Pippi Longstocking is a Swedish character. I think if you go to Sweden today you will find that things haven't changed that much.

My nephew is in many ways a PFB, but when he got bored with the after-school club at age 9 his parents were perfectly happy for him to come home and fix his own tea and spend the afternoon playing in the garden or cycling the streets until Mum came home from work a few hours later. This is in a large city and would not be considered out of the way by most people there.

We spend the summer hols in Sweden and people would think it very odd if I didn't let dc's go to the beach with a group of friends once they are 9-10 yrs old and confident swimmers.

My Mum was very worried that ds wasn't walking to school on his own every day when he was 7; she was afraid it would have a negative impact on his self-confidence.

I think you would find the same in many parts of the Continent. It is the UK that has changed most drastically in the last 20-30 years.

OrmIrian · 04/07/2008 09:26

Yes we are.

And it does no-one any good in the long run. We run the risk of ending up with demanding adults with an overinflated sense of their own entitlement and a diminished sense of everyone else's .

chopchopbusybusy · 04/07/2008 10:00

I am a bit amazed that a few posters seem to believe that children with broken limbs are a thing of the past. Mine have both had broken arms - DD2 was only just out of plaster when DD1 broke hers. Many of their friends have had broken limbs too. Maybe you just don't notice them because once the plaster cast is on they are sent to bed for 6 weeks until they have recovered

cory · 04/07/2008 10:09

Yeah, I wondered about the broken arms. But one difference from the past is that the hospitals use plaster a lot less: many fractures that would have been in a plaster case 20 years ago are taped now and the patient sent home on crutches the same day.

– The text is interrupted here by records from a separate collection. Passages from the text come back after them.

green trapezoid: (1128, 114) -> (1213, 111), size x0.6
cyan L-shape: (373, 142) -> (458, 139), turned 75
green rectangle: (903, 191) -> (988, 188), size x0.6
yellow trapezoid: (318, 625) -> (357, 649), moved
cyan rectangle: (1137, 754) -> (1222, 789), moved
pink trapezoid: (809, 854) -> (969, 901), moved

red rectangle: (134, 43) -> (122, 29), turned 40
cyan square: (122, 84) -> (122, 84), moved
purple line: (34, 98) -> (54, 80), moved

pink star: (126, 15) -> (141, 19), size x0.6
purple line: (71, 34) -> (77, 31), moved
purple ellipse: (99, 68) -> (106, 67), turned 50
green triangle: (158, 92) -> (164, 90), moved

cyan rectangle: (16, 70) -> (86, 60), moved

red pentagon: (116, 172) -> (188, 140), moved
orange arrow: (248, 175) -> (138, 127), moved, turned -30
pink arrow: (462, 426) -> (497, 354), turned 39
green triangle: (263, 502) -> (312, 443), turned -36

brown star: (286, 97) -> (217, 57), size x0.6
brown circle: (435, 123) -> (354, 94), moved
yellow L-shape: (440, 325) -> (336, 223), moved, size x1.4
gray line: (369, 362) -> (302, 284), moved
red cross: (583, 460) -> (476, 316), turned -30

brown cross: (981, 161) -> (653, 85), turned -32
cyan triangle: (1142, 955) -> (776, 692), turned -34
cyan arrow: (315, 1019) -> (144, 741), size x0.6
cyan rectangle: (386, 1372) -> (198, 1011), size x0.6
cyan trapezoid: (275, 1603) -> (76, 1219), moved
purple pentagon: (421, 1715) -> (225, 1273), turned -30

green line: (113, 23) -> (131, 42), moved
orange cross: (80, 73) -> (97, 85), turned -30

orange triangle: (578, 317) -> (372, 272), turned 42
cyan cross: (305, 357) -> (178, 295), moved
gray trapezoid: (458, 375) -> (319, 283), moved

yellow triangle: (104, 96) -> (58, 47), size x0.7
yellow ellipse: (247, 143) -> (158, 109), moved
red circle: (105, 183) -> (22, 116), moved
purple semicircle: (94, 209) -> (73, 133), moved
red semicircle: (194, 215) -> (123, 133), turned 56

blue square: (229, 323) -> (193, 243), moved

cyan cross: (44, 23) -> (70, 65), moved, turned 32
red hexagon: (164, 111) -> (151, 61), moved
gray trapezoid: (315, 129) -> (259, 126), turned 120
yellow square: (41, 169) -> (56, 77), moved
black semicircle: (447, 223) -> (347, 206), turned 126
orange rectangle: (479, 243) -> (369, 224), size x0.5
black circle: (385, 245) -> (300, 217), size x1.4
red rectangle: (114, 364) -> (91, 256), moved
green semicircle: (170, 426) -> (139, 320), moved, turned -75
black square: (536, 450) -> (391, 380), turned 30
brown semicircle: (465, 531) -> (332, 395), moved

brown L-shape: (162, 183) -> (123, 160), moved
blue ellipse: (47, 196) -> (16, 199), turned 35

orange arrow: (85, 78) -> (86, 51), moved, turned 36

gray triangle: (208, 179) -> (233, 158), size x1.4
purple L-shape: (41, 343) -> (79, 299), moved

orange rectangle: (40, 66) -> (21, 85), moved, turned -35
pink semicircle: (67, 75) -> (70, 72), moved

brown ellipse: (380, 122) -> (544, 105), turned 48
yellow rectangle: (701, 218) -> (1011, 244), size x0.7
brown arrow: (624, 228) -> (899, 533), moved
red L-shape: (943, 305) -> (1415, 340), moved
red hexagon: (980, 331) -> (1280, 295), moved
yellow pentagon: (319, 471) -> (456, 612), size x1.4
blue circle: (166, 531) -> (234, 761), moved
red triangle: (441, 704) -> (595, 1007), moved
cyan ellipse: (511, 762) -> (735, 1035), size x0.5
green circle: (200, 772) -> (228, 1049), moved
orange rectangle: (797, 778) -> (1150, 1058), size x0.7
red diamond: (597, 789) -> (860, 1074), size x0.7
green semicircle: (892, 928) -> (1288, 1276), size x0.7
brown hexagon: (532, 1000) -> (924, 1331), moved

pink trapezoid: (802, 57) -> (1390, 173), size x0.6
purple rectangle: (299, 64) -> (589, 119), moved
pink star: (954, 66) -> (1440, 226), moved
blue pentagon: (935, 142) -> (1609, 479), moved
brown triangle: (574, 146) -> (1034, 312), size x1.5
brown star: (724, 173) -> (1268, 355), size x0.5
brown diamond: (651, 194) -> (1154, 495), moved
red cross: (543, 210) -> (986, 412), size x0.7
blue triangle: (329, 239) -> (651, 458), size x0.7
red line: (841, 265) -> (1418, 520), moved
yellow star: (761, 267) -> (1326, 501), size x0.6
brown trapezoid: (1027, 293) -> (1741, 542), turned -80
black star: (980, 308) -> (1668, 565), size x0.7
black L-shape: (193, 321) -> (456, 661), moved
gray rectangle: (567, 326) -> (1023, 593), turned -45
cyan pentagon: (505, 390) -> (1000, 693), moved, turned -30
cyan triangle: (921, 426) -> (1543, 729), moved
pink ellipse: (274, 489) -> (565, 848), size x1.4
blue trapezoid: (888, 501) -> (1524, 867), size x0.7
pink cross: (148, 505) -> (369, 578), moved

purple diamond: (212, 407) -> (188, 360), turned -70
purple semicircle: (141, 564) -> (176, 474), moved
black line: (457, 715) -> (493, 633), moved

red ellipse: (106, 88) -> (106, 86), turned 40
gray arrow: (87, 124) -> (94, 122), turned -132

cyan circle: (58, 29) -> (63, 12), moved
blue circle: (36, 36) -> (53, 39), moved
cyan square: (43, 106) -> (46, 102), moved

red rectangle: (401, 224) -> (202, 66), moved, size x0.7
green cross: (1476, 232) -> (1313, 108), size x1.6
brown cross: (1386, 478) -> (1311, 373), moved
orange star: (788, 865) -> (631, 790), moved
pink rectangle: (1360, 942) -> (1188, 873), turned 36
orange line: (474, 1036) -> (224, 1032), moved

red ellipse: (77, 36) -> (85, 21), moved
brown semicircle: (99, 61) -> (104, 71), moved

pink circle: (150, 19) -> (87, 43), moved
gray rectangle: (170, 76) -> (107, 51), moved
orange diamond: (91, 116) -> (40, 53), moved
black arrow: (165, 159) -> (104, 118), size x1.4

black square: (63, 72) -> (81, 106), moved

elkiedee · 04/07/2008 10:11

I'm afraid I can remember being on the receiving end of quite a bit of bullying 25-30 years ago. My little brother who is 8 years younger was too. The schools did nothing about it, when I got help it was from friends, or later, a group of people who decided to take me under their wing.

We played out a lot and learned to walk around and use public transport independently, but I think that was as much about being brought up in the inner city. I met people later whose experience was very different because they were brought up outside smaller towns and in commuter villages.